[Data extracted from a collection]

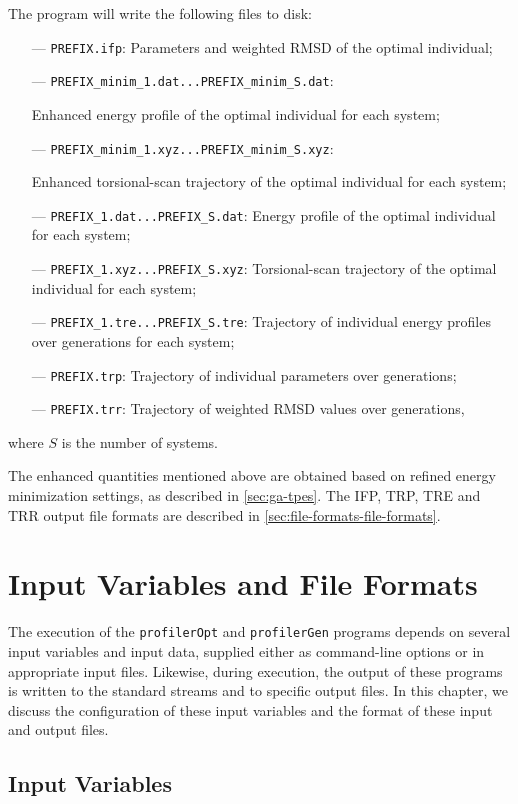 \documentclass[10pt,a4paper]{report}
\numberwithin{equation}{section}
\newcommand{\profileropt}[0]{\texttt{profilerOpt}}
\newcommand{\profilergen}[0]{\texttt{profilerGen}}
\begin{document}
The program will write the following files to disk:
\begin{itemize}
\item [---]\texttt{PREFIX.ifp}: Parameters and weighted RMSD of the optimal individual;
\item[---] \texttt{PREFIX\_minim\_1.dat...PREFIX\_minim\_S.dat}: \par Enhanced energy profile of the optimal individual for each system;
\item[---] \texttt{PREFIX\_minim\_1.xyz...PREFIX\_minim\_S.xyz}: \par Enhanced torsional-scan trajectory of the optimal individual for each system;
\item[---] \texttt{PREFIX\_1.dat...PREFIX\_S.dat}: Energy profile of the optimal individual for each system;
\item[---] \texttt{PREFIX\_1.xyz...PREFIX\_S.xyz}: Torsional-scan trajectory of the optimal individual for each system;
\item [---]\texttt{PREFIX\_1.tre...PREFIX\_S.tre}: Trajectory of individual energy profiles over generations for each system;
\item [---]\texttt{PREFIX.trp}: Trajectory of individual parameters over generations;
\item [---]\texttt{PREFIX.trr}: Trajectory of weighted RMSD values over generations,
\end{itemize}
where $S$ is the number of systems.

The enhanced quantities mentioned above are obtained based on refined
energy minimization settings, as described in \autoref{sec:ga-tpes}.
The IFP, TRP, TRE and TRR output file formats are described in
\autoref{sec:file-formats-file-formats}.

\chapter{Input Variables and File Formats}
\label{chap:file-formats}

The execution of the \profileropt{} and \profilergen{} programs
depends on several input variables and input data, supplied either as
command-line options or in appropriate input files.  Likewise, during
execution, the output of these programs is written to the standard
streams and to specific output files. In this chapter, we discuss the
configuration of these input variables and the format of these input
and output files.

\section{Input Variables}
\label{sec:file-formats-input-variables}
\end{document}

--- Problem to solve ---
Leaving the pictures aside, write out the entries above exactly.

--- Answer to this problem ---
 \documentclass[10pt,a4paper]{report}
\numberwithin{equation}{section}
\newcommand{\profileropt}[0]{\texttt{profilerOpt}}
\newcommand{\profilergen}[0]{\texttt{profilerGen}}
\begin{document}
The program will write the following files to disk:
\begin{itemize}
\item [---]\texttt{PREFIX.ifp}: Parameters and weighted RMSD of the optimal individual;
\item[---] \texttt{PREFIX\_minim\_1.dat...PREFIX\_minim\_S.dat}: \par Enhanced energy profile of the optimal individual for each system;
\item[---] \texttt{PREFIX\_minim\_1.xyz...PREFIX\_minim\_S.xyz}: \par Enhanced torsional-scan trajectory of the optimal individual for each system;
\item[---] \texttt{PREFIX\_1.dat...PREFIX\_S.dat}: Energy profile of the optimal individual for each system;
\item[---] \texttt{PREFIX\_1.xyz...PREFIX\_S.xyz}: Torsional-scan trajectory of the optimal individual for each system;
\item [---]\texttt{PREFIX\_1.tre...PREFIX\_S.tre}: Trajectory of individual energy profiles over generations for each system;
\item [---]\texttt{PREFIX.trp}: Trajectory of individual parameters over generations;
\item [---]\texttt{PREFIX.trr}: Trajectory of weighted RMSD values over generations,
\end{itemize}
where $S$ is the number of systems.

The enhanced quantities mentioned above are obtained based on refined
energy minimization settings, as described in \autoref{sec:ga-tpes}.
The IFP, TRP, TRE and TRR output file formats are described in
\autoref{sec:file-formats-file-formats}.

\chapter{Input Variables and File Formats}
\label{chap:file-formats}

The execution of the \profileropt{} and \profilergen{} programs
depends on several input variables and input data, supplied either as
command-line options or in appropriate input files.  Likewise, during
execution, the output of these programs is written to the standard
streams and to specific output files. In this chapter, we discuss the
configuration of these input variables and the format of these input
and output files.

\section{Input Variables}
\label{sec:file-formats-input-variables}
\end{document}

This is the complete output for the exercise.